# Data EDA(Object Detection관점)

In [None]:
from pycocotools.coco import COCO

import numpy as np
from pandas import DataFrame as df

import matplotlib.pyplot as plt
import seaborn as sns
sns.set_theme(style="darkgrid")

In [1]:
coco = COCO('/opt/ml/input/data/train.json')

# bbox EDA

In [3]:
image_ids = coco.getImgIds()

In [2]:
len(image_ids) # 총 이미지 사진의 개수

In [5]:
image_id = image_ids[0]

In [3]:
# 이미지 한장의 정보 불러오기
image_infos = coco.loadImgs(image_id)[0]
print(image_infos)

In [4]:
coco.loadImgs(image_id)

In [5]:
# 0번 id에 대한 이미지 어노테이션 가져오기
ann_ids = coco.getAnnIds(imgIds =0)
anns = coco.loadAnns(ann_ids)
len(anns)

In [6]:
print(anns[0]['bbox'])

In [9]:
print(type(anns[0]['segmentation']))

In [10]:
cat_ids = coco.getCatIds()
cat_ids

In [23]:
cats = coco.loadCats(cat_ids)

In [24]:
category_name_list = []

In [25]:
for cat in cats:
    category_name_list.append(cat['name'])

In [11]:
category_name_list 

In [27]:
# 이미지를 순회하며 카테고리마다 박스의 사이즈가 얼마나 되는지 조사

# 클래스 마다 박스 크기 저장
class_bbox_scale_list = []

for _ in range(11):
    class_bbox_scale_list.append([])

for image_id in image_ids:
    
    # 이미지에 대한 정보를 가져오기
    image_infos = coco.loadImgs(image_id)[0]
    image_id = image_infos['id'] # 이미지 아이디를 가져옴
    
    # annotation정보를 가져오기
    ann_ids = coco.getAnnIds(imgIds=image_id)
    anns = coco.loadAnns(ann_ids)
    
    # 카테고리 정보 가져오기
    for ann in anns:
        category_id = ann['category_id']
        bbox_information = ann['bbox']
        bbox_area = bbox_information[2] * bbox_information[3]
        class_bbox_scale_list[category_id].append(bbox_area)

In [12]:
# 이미지의 전체 크기
print(512 * 512)

## class별 bbox개수의 분포도

In [29]:
# 클래스마다의 bbox의 개수
class_bbox_count_list = []

for i in range(11):
    class_bbox_count_list.append(len(class_bbox_scale_list[i]))

In [13]:
class_bbox_count_list

In [14]:
bbox_stat = df(data= {"category" : category_name_list, "count" : class_bbox_count_list},
               columns = ["category", "count"]
              )
bbox_stat.head()

In [15]:
# 카테고리별 bbox개수 분포도
fig, ax1 = plt.subplots(1, 1, fcigsize = (30, 6))
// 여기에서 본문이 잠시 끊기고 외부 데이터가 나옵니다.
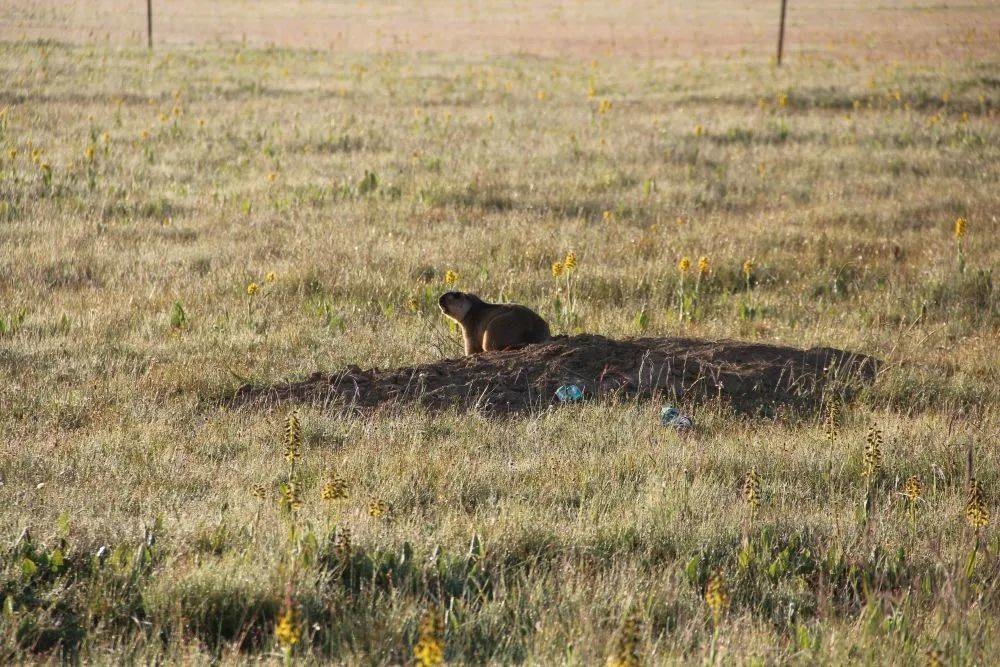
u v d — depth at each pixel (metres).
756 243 40.97
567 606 13.76
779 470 20.25
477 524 16.25
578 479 19.12
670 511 17.16
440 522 16.72
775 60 101.50
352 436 21.75
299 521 16.25
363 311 32.34
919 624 13.82
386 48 120.56
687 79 89.88
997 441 21.64
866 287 36.84
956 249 40.25
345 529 15.12
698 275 34.91
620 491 18.50
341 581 14.34
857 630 13.45
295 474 18.97
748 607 14.39
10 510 16.22
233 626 13.30
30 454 19.53
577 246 39.72
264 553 14.88
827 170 55.03
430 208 45.22
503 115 68.94
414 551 15.20
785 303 34.78
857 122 67.06
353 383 25.00
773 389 25.22
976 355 29.08
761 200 49.00
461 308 27.73
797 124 66.19
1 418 22.22
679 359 25.92
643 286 35.53
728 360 26.44
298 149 57.34
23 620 12.48
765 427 23.08
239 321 30.78
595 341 26.69
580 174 51.91
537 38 136.50
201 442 21.05
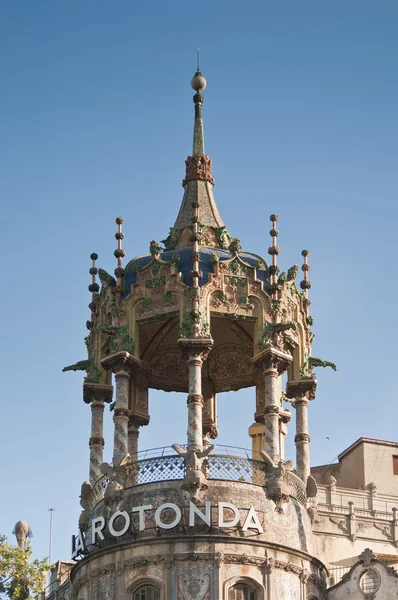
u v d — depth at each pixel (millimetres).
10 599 69562
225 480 60812
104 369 67250
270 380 64250
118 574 59781
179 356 70375
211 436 70625
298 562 61031
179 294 64125
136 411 68438
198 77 72688
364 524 69625
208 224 68500
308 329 68000
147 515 60219
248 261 65938
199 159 70625
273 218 67062
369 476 74062
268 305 65062
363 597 61906
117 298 65562
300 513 62688
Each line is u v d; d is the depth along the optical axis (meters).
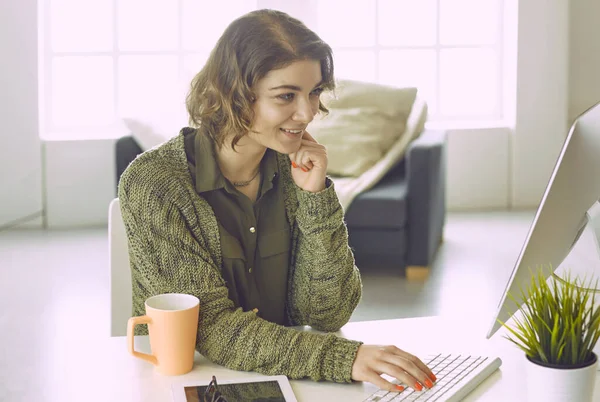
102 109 6.01
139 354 1.51
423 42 6.24
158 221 1.62
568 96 6.50
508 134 6.21
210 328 1.58
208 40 6.01
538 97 6.14
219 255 1.70
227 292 1.64
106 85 5.98
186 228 1.66
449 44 6.26
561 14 6.08
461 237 5.40
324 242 1.74
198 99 1.66
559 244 1.49
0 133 5.68
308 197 1.73
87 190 5.83
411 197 4.52
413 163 4.49
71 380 1.50
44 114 5.95
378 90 5.11
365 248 4.54
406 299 4.22
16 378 1.52
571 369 1.23
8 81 5.64
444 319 1.82
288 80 1.55
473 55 6.30
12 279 4.54
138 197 1.63
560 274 1.68
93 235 5.57
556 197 1.38
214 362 1.57
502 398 1.43
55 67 5.91
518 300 1.52
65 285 4.44
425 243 4.54
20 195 5.75
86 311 4.02
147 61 5.98
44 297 4.23
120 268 1.95
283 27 1.57
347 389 1.47
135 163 1.67
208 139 1.70
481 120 6.39
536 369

sns.barplot(x = "category", y = "count",data = bbox_stat, ax = ax1)

In [33]:
category_name_list_all = ['UNKNOWN'] * class_bbox_count_list[0] + ['General trash'] * class_bbox_count_list[1] \
+ ['Paper'] * class_bbox_count_list[2] + ['Paper pack'] * class_bbox_count_list[3]\
+ ['Metal'] * class_bbox_count_list[4] + ['Glass'] * class_bbox_count_list[5]\
+ ['Plastic'] * class_bbox_count_list[6] + ['Styrofoam'] * class_bbox_count_list[7]\
+ ['Plastic bag'] * class_bbox_count_list[8] + ['Battery'] * class_bbox_count_list[9]\
+ ['Cloating'] * class_bbox_count_list[10]

In [34]:
assert len(category_name_list_all) == sum(class_bbox_count_list)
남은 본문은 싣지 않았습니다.